Effect of ERK on 17beta-estradiol-induced inhibition of VSMC proliferation in rats after vascular injury.
- Author:
Ting-Huai WANG
1
;
Zhi TAN
;
Xiao-Dong FU
;
Dan YANG
;
Fei-Xue HU
;
Yong-Yong LI
Author Information
1. Department of Physiology, Zhongshan Medical College of Sun Yat Sen University, Guangzhou 510080. thwang@gzsums.edu.cn
- Publication Type:Journal Article
- MeSH:
Animals;
Carotid Artery, Common;
pathology;
Catheterization;
adverse effects;
Cell Proliferation;
drug effects;
Estradiol;
pharmacology;
Extracellular Signal-Regulated MAP Kinases;
physiology;
Female;
Muscle, Smooth, Vascular;
cytology;
Myocytes, Smooth Muscle;
cytology;
drug effects;
physiology;
Nitric Oxide;
blood;
Nitric Oxide Synthase Type III;
metabolism;
Ovariectomy;
Phosphorylation;
Rats
- From:
Acta Physiologica Sinica
2003;55(4):411-416
- CountryChina
- Language:Chinese
-
Abstract:
The aim of the present study was to investigate the effect of ERK on 17beta-estradiol (E(2)) inhibition of vascular smooth muscle cell (VSMC) proliferation in rats after vascular injury.
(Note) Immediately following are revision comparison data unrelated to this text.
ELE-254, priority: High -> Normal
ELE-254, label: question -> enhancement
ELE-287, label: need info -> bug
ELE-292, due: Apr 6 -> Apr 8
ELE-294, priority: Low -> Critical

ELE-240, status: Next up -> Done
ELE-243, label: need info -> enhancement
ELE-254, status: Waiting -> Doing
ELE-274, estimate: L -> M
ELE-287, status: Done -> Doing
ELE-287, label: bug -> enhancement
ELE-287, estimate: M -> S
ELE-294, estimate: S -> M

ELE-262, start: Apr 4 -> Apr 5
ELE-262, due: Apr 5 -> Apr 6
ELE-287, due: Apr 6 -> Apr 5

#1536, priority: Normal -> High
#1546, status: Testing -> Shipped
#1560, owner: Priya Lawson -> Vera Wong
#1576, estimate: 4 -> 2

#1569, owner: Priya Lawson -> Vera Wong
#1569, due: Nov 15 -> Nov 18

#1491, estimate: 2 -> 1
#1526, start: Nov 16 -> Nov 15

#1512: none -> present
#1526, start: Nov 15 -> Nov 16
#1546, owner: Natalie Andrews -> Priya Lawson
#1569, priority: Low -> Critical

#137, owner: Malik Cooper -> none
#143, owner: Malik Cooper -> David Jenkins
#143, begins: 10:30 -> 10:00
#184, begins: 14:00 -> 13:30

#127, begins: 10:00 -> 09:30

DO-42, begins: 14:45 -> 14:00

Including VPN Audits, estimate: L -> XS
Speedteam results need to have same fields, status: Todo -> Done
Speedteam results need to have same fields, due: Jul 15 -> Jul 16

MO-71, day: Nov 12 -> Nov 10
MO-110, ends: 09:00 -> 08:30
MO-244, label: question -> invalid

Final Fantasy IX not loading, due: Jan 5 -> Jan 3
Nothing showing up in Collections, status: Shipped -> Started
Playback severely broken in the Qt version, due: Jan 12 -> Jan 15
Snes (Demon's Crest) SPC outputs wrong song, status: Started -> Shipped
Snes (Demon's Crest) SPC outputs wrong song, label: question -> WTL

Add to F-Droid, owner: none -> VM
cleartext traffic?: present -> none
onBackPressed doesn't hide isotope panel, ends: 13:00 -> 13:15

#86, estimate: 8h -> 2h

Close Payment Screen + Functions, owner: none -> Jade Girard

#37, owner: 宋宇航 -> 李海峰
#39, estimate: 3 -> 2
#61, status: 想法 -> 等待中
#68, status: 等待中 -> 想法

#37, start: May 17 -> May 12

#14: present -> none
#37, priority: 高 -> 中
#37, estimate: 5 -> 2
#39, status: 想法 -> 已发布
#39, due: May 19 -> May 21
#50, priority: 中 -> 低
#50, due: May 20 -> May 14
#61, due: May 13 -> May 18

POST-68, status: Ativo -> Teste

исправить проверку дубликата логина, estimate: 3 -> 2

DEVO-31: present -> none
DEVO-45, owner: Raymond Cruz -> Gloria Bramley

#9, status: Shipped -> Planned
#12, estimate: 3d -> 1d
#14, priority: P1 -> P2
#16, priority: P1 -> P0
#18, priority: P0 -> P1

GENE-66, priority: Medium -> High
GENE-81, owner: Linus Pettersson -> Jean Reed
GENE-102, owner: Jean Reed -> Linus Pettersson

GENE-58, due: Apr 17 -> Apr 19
Common carotid artery balloon-injury (Inj) model was established in ovariectomized rats (OVX). Female SD rats were randomly divided into 4 groups: OVX, E(2)+OVX, OVX+Inj, and E(2)+OVX+Inj groups. The thickness of the vessels, the plasma content of NO, and the expression of ERK, phosphorylated ERK as well as eNOS protein were measured. The results showed that compared with OVX, the vessel wall was significantly thickened and the plasma content of NO was significantly decreased in OVX+Inj group. E(2) significantly decreased the vessel thickness but increased the plasma NO content after balloon injury. E(2) inhibited the expression of ERK, phosphorylated ERK and induced the eNOS expression. There is a positive correlation between plasma NO content and eNOS protein expression, while there is a negative correlation between plasma NO content and the thickness of vessel. The plasma NO content and the expression of ERK protein were negatively correlated. These results suggest that E(2) increases the vascular eNOS protein expression and NO release, leading to the inhibition of VSMC proliferation after balloon injury by inhibiting the ERK and phosphorylated ERK protein expression.